If there is ever a given in high school athletics, it’s the San Benito High cross country program will either be winning league or be in contention for league championships. This year is no different, as the Haybalers have a talented and hard-working group of runners who are relishing the challenge of fending off teams in what has to be the strongest the Gabilan Division has been in recent memory.
“Between our boys and girls teams, we could have one of our best combined finishes ever,” Balers co-coach Ryan Shorey said. “For the girls, I think realistically they can make a run at state again. And the boys there is a lot to be seen, but they can do some special things as well.”
San Benito knows what it must do after getting a glimpse of the best at the Earlybird Invitational at Toro Park on Sept. 15. Featuring a loaded field including premier teams outside of the section, the San Benito girls took 10th in the combined results, while the boys finished a respectable 16th.
In order of finish for the girls team by time, it went Cynthia Tena, Lauren Okamoto, Hailey Cross, Mariah Changco, Rian Hepner, Emily Quinby and Isabela Arreola. Tena, a freshman sensation, finished in 20 minutes, 21 seconds. For the boys team, the order of finish went Elliot Ruiz, Josue Murillo Gonzalez, Christian Chavez, Joseph Loredo, Julian Arreola, Anton Borges and Emiliano Quintero.
Shorey and co-coach Leanna Morgan have helped preserve and add onto a program where cohesiveness and team bonding matters. Recent Balers’ standouts including Sam Cortez, Ellie Kliewer, Brianna Martin, Gabriella Alvarez and Jose Ruiz all came by unannounced to offer their encouragement to the team at different points before the season started, Shorey said.
“It was completely unplanned from our end, which was really cool,” Shorey said. “They told them what cross country meant to them and what it means now. Gabriella is the first-ever female president at Cal Poly San Luis Obispo, so that is a neat thing to see.”
There’s always exciting up-and-comers in the program, and the boys team has already shown that with sophomores Borges and Murillo Gonzalez, who had an excellent time of 17:28 over the 3.0-mile course, good for 22nd best among all sophomores in the field.
“We’re definitely excited about that because that means if you have sophomores on the varsity, we’re looking to have quite bit of success in the near future, too,” Shorey said.
Of course, the trio of Ruiz, Chavez and Loredo are back and aiming for their fastest times ever.
“They’ve done everything it takes to take it to the next level in league and CCS,” Shorey said.
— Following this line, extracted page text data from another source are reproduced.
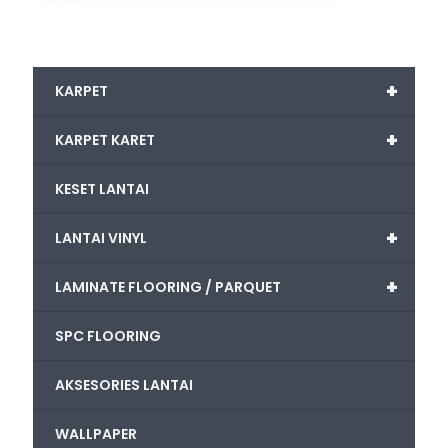
+
KARPET
+
KARPET KARET
KESET LANTAI
+
LANTAI VINYL
+
LAMINATE FLOORING / PARQUET
SPC FLOORING
AKSESORIES LANTAI
WALLPAPER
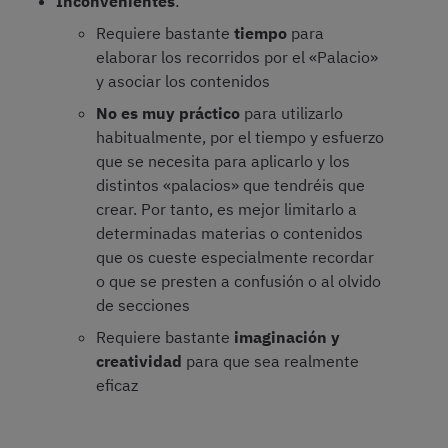
Inconvenientes
:
Requiere bastante
tiempo
para
elaborar los recorridos por el «Palacio»
y asociar los contenidos
No es muy práctico
para utilizarlo
habitualmente, por el tiempo y esfuerzo
que se necesita para aplicarlo y los
distintos «palacios» que tendréis que
crear. Por tanto, es mejor limitarlo a
determinadas materias o contenidos
que os cueste especialmente recordar
o que se presten a confusión o al olvido
de secciones
Requiere bastante
imaginación y
creatividad
para que sea realmente
eficaz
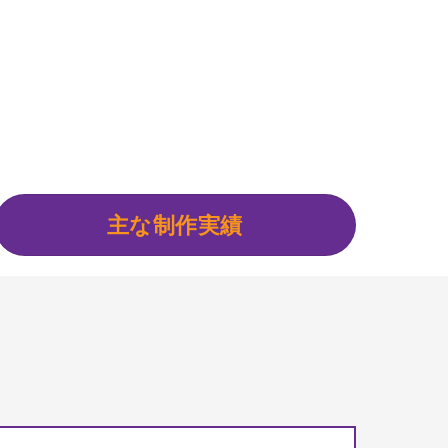
主な制作実績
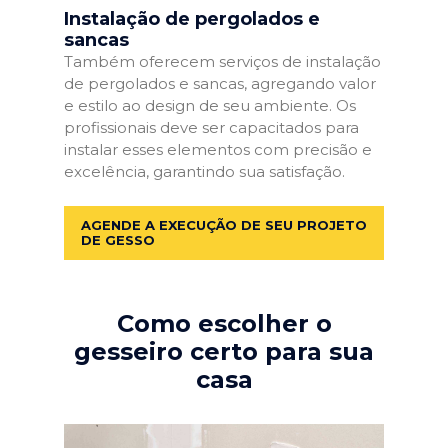
Instalação de pergolados e
sancas
Também oferecem serviços de instalação
de pergolados e sancas, agregando valor
e estilo ao design de seu ambiente. Os
profissionais deve ser capacitados para
instalar esses elementos com precisão e
excelência, garantindo sua satisfação.
AGENDE A EXECUÇÃO DE SEU PROJETO
DE GESSO
Como escolher o
gesseiro certo para sua
casa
Ruiz had his best season as a sophomore, and plans on rebounding from a so-so junior season. He’s already taken steps to ensure that he’ll be fresher at the end of the season compared to last year.
“During the summer I trained, but not at my normal intensity,” Ruiz said. “I kind of took it easy because last year I did too much too fast and I think it affected me at the end.”
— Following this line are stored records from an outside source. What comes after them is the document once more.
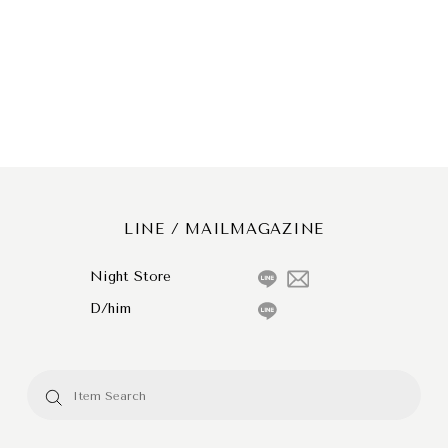
LINE / MAILMAGAZINE
Night Store
D/him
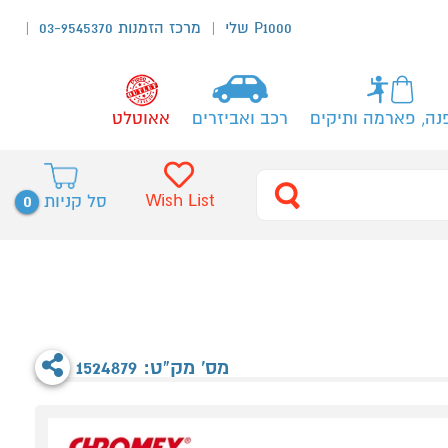
P1000 שלי
מרכז הזמנות 03-9545370
נה, פארמה ותיקים
רכב ואביזרים
אאוטלט
0
Wish List
סל קניות
מס' מק"ט: 1524879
Ruiz points to chemistry and a genuine friendship among the runners as key to the team’s success. During practice, Ruiz, Chavez and Loredo are often shoulder to shoulder, and depending on who is stronger on a particular day, the first to complete the workout.
“Overall, we have great chemistry because we always hang outside of school,” Ruiz said.
Even though the boys team lacks a runner who will compete for an individual CCS title, it has tremendous depth—perhaps the most it’s had in recent memory. No less than 15 runners finish a workout together, speaking to the nature of just how close in talent the runners are. That makes picking the sixth and seventh runners in the lineup a tough chore because everyone is close in times, but it’s a great problem to have.
Meanwhile, the girls team will be formidable yet again, with the freshman Tena and sophomore Okamoto leading the way so far. Tena took eighth among all freshmen at the Earlybird, while Okamoto—who had a time of 20:51—finished 16th amongst the sophomores. Shorey said some of the runners don’t realize just how good they are, and hopefully will get more confident as the season goes along.
“Lauren has been killing it and absolutely murdering the workouts lately,” Shorey said. “I think she’ll be kicking butt this year.”
Cross is an ultra-reliable runner and had a terrific performance in the season-opening meet two weeks ago, and, even more important, has assumed a huge leadership role on the squad.
“Hailey is our vocal leader and has helped lead the team in everything,” Shorey said. “She’s really done a nice job stepping into that role that (past standouts) Amy Quinones, Katherine Monteon, Bri Martin, and Sam Cortez had in leading the team.”
If Tena does this season what Okamoto did last year, the Balers are set for a potentially special season. Conventional wisdom had it that Tena would be vying for the fifth spot, given that she’s a freshman. However, her performance at the Earlybird Invitational was striking. Shorey was almost prophetic when talking about Tena a couple of days before the Earlybird.
“You never know what a freshman will do, which makes it exciting,” he said. “You can easily see a freshmen move up quite a bit from race to race.”